Kraus, Michael A; Fluck, Richard J; Weinhandl, Eric D; Kansal, Sheru; Copland, Michael; Komenda, Paul; Finkelstein, Fredric O.
Afiliação
  • Kraus MA; Indiana University Medical School, Indianapolis, IN.
  • Fluck RJ; Department of Renal Medicine, Royal Derby Hospital, Derby, United Kingdom.
  • Weinhandl ED; Department of Pharmaceutical Care and Health Systems, College of Pharmacy, University of Minnesota, Minneapolis, MN. Electronic address: wein0205@umn.edu.
  • Kansal S; Department of Nephrology and Hypertension, Cleveland Clinic, Cleveland, OH.
  • Copland M; Division of Nephrology, University of British Columbia, Vancouver, Canada.

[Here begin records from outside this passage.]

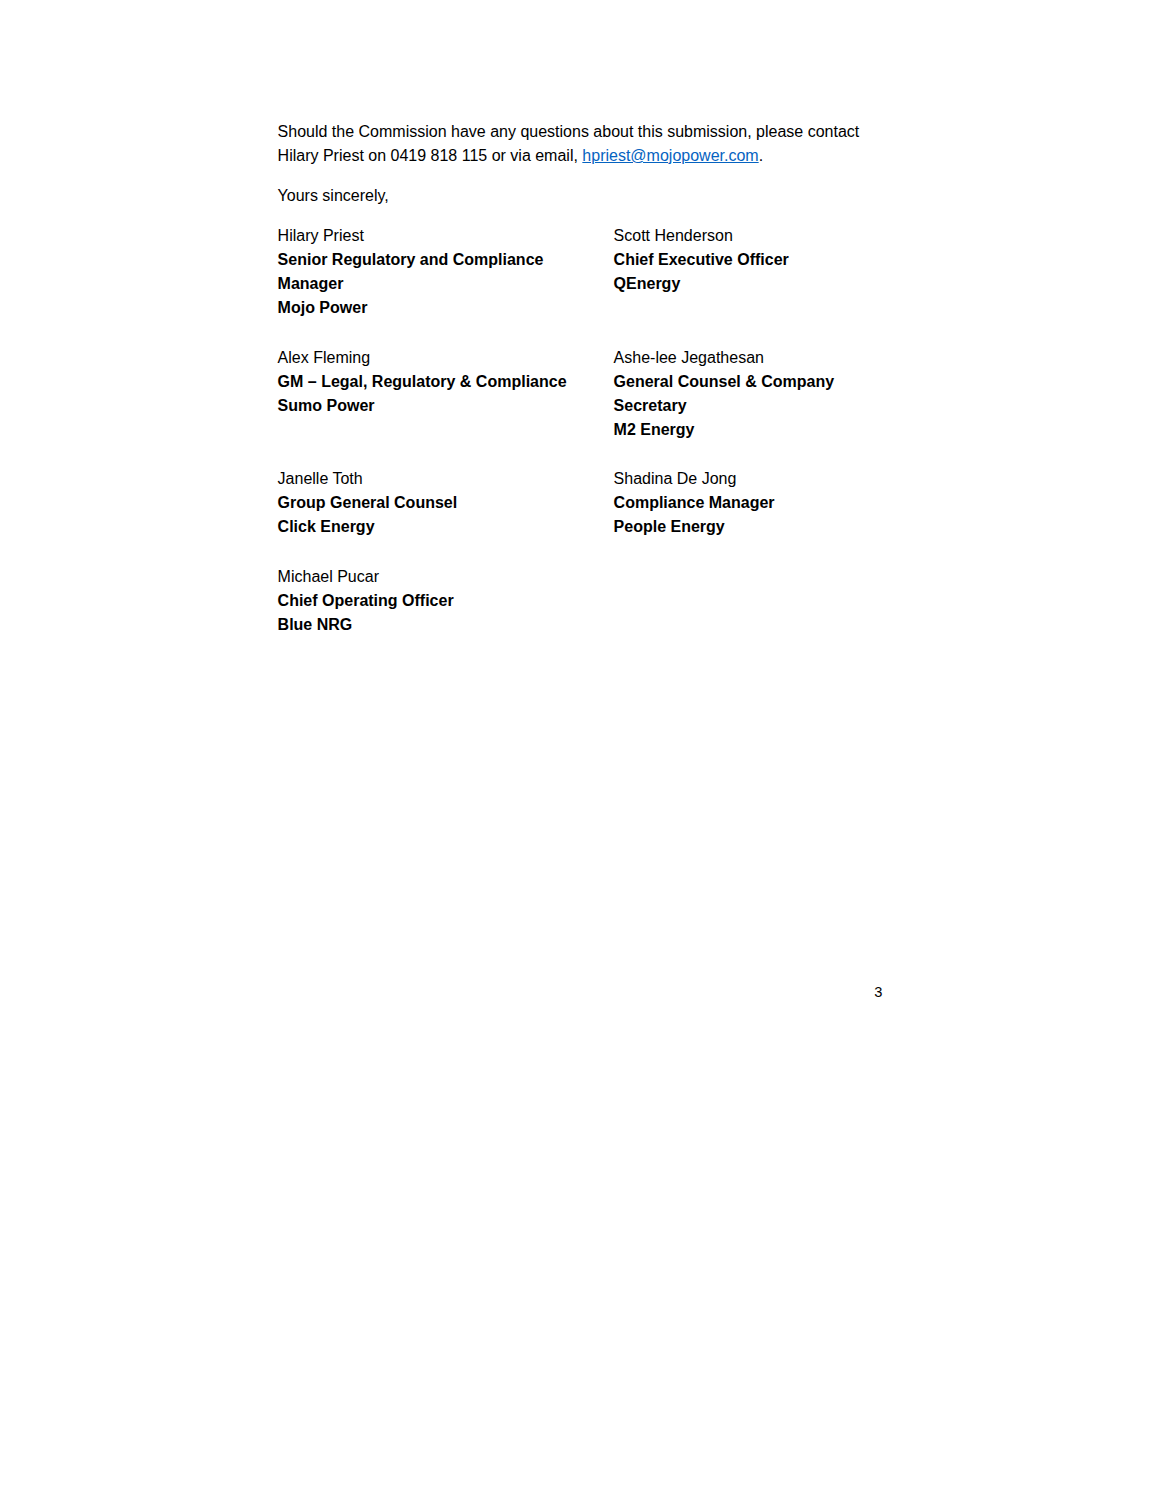Should the Commission have any questions about this submission, please contact Hilary Priest on 0419 818 115 or via email, hpriest@mojopower.com.
Yours sincerely,
| Hilary Priest Senior Regulatory and Compliance Manager Mojo Power | Scott Henderson Chief Executive Officer QEnergy |
| Alex Fleming GM – Legal, Regulatory & Compliance Sumo Power | Ashe-lee Jegathesan General Counsel & Company Secretary M2 Energy |
| Janelle Toth Group General Counsel Click Energy | Shadina De Jong Compliance Manager People Energy |
| Michael Pucar Chief Operating Officer Blue NRG | |
3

  • Komenda P; Section of Nephrology, Department of Medicine, University of Manitoba, Winnipeg, Canada; Department of Community Health Sciences, University of Manitoba, Winnipeg, Canada; Seven Oaks General Hospital Renal Program, Winnipeg, Canada.
  • Finkelstein FO; Yale University School of Medicine, New Haven, CT.
Am J Kidney Dis ; 68(5S1): S33-S42, 2016 Nov.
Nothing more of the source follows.